Start of Block

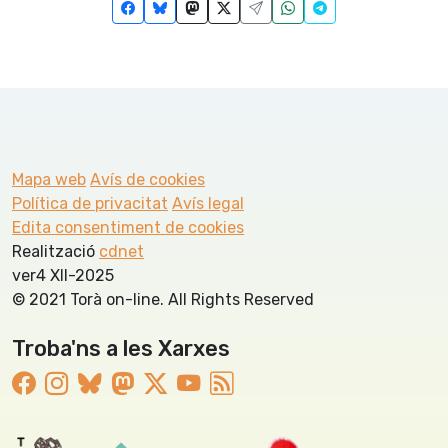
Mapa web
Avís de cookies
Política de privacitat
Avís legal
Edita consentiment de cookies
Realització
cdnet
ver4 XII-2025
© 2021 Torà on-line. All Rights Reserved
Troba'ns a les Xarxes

End of Block

● Your objective:
Using the data above, print every line exactly, omitting pictures.

● Solution to the problem:
Mapa web
Avís de cookies
Política de privacitat
Avís legal
Edita consentiment de cookies
Realització
cdnet
ver4 XII-2025
© 2021 Torà on-line. All Rights Reserved
Troba'ns a les Xarxes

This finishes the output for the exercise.